Thursday, April 27, 2017

Solving the Two Spirals problem with Keras

In this post we will see how to create a Multi Layer Perceptron (MLP), one of the most common Neural Network architectures, with Keras. Then, we'll train the MLP to tell apart points from two different spirals in the same space.
To have a sense of the problem, let's first generate the data to train the network:
import numpy as np
import matplotlib.pyplot as plt

def twospirals(n_points, noise=.5):
    """
     Returns the two spirals dataset.
    """
    n = np.sqrt(np.random.rand(n_points,1)) * 780 * (2*np.pi)/360
    d1x = -np.cos(n)*n + np.random.rand(n_points,1) * noise
    d1y = np.sin(n)*n + np.random.rand(n_points,1) * noise
    return (np.vstack((np.hstack((d1x,d1y)),np.hstack((-d1x,-d1y)))), 
            np.hstack((np.zeros(n_points),np.ones(n_points))))

X, y = twospirals(1000)

plt.title('training set')
plt.plot(X[y==0,0], X[y==0,1], '.', label='class 1')
plt.plot(X[y==1,0], X[y==1,1], '.', label='class 2')
plt.legend()
plt.show()

As we can see, this dataset contains two different spirals. This kind of dataset has been named as Worst Dataset Ever!, indeed telling apart the points from the two spirals is not an easy part if your MLP is not sophisticated enough. Let's build a simple MLP with Keras and see what we can achieve:
from keras.models import Sequential
from keras.layers import Dense

mymlp = Sequential()
mymlp.add(Dense(12, input_dim=2, activation='tanh'))
mymlp.add(Dense(1, activation='sigmoid'))

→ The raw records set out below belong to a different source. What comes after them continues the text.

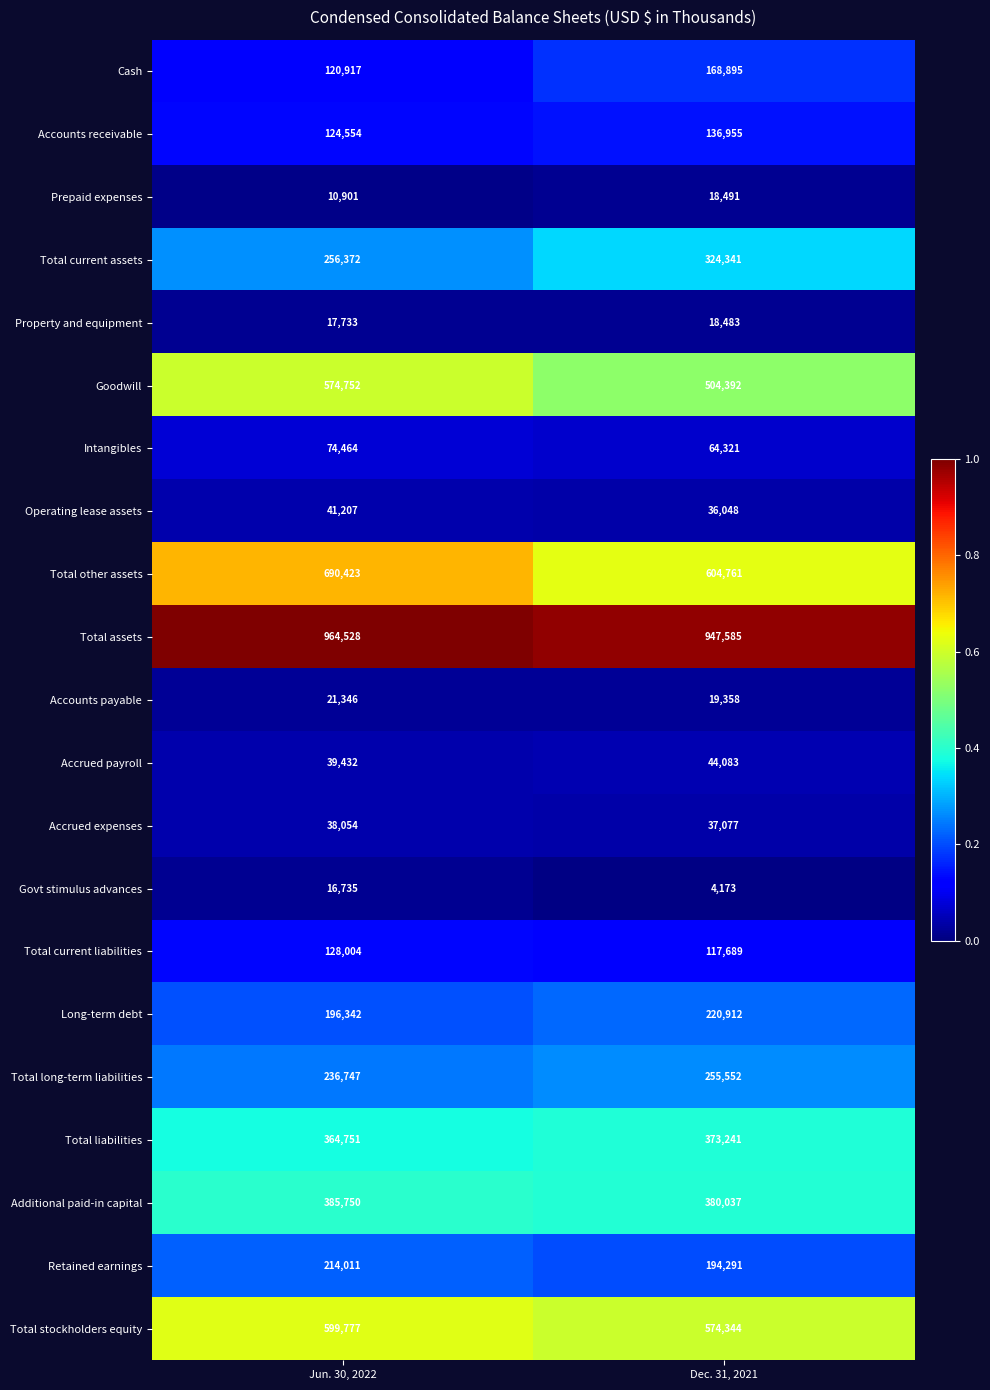

True or false: Total liabilities has a value of 225315 at Jun. 30, 2022.

False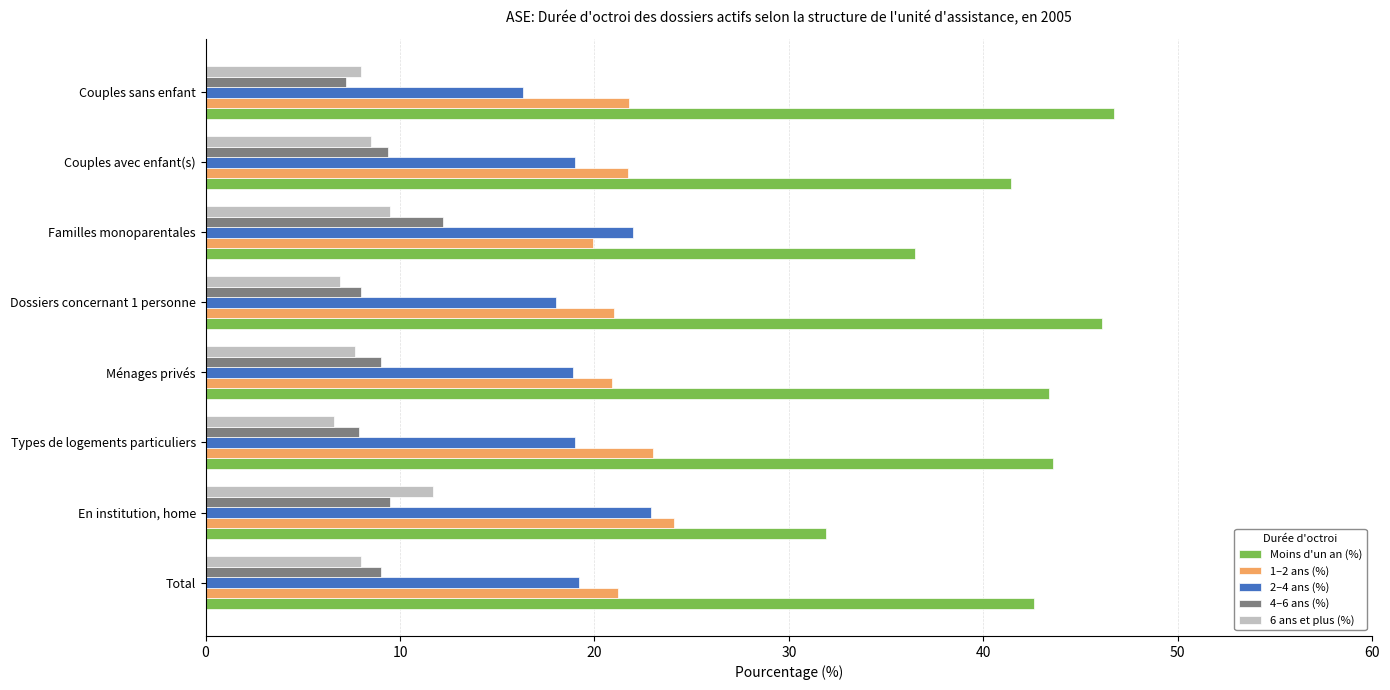

What is the approximate value of Moins d'un an (%) at Couples avec enfant(s)?

41.4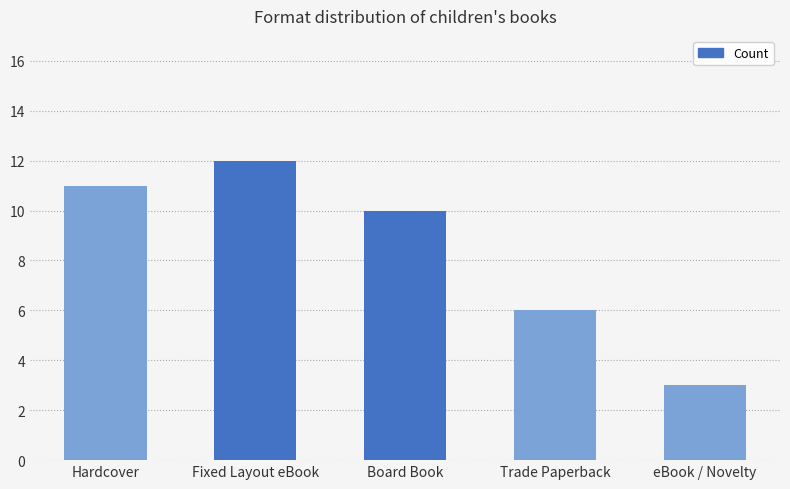

What is the average value?

8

mymlp.compile(loss='binary_crossentropy',
              optimizer='rmsprop',
              metrics=['accuracy'])

# trains the model
mymlp.fit(X, y, epochs=150, batch_size=10,  verbose=0)
Here we created a Neural Network with the following structure: 2 inputs (the data is in a 2D space) fully connected to 12 hidden neurons and 1 output. Let's generate some test data and see if our model is able to classify them:
X_test, y_test = twospirals(1000)

yy = np.round(mymlp.predict(X_test).T[0])

plt.subplot(1,2,1)
plt.title('training set')
plt.plot(X[y==0,0], X[y==0,1], '.')
plt.plot(X[y==1,0], X[y==1,1], '.')
plt.subplot(1,2,2)
plt.title('Neural Network result')
plt.plot(X_test[yy==0,0], X_test[yy==0,1], '.')
plt.plot(X_test[yy==1,0], X_test[yy==1,1], '.')
plt.show()

We have the original train set on the left and the results of the Neural Network on the right. It's easy to note that the model misclassified most of the points on the test data. Let's add two hidden layers to our model and see what happens:
mymlp = Sequential()
mymlp.add(Dense(12, input_dim=2, activation='tanh'))
mymlp.add(Dense(12, activation='tanh'))
mymlp.add(Dense(12, activation='tanh'))
mymlp.add(Dense(1, activation='sigmoid'))

mymlp.compile(loss='binary_crossentropy',
              optimizer='rmsprop',
              metrics=['accuracy'])

# Fit the model
mymlp.fit(X, y, epochs=150, batch_size=10,  verbose=0)

yy = np.round(mymlp.predict(X_test).T[0])

plt.subplot(1,2,1)
plt.title('training set')
plt.plot(X[y==0,0], X[y==0,1], '.')
plt.plot(X[y==1,0], X[y==1,1], '.')
plt.subplot(1,2,2)
plt.title('Neural Network result')
plt.plot(X_test[yy==0,0], X_test[yy==0,1], '.')
plt.plot(X_test[yy==1,0], X_test[yy==1,1], '.')
plt.show()

The structure of our Network is now more suited to solve the problem and we see that most of the points used for the test were correctly classified.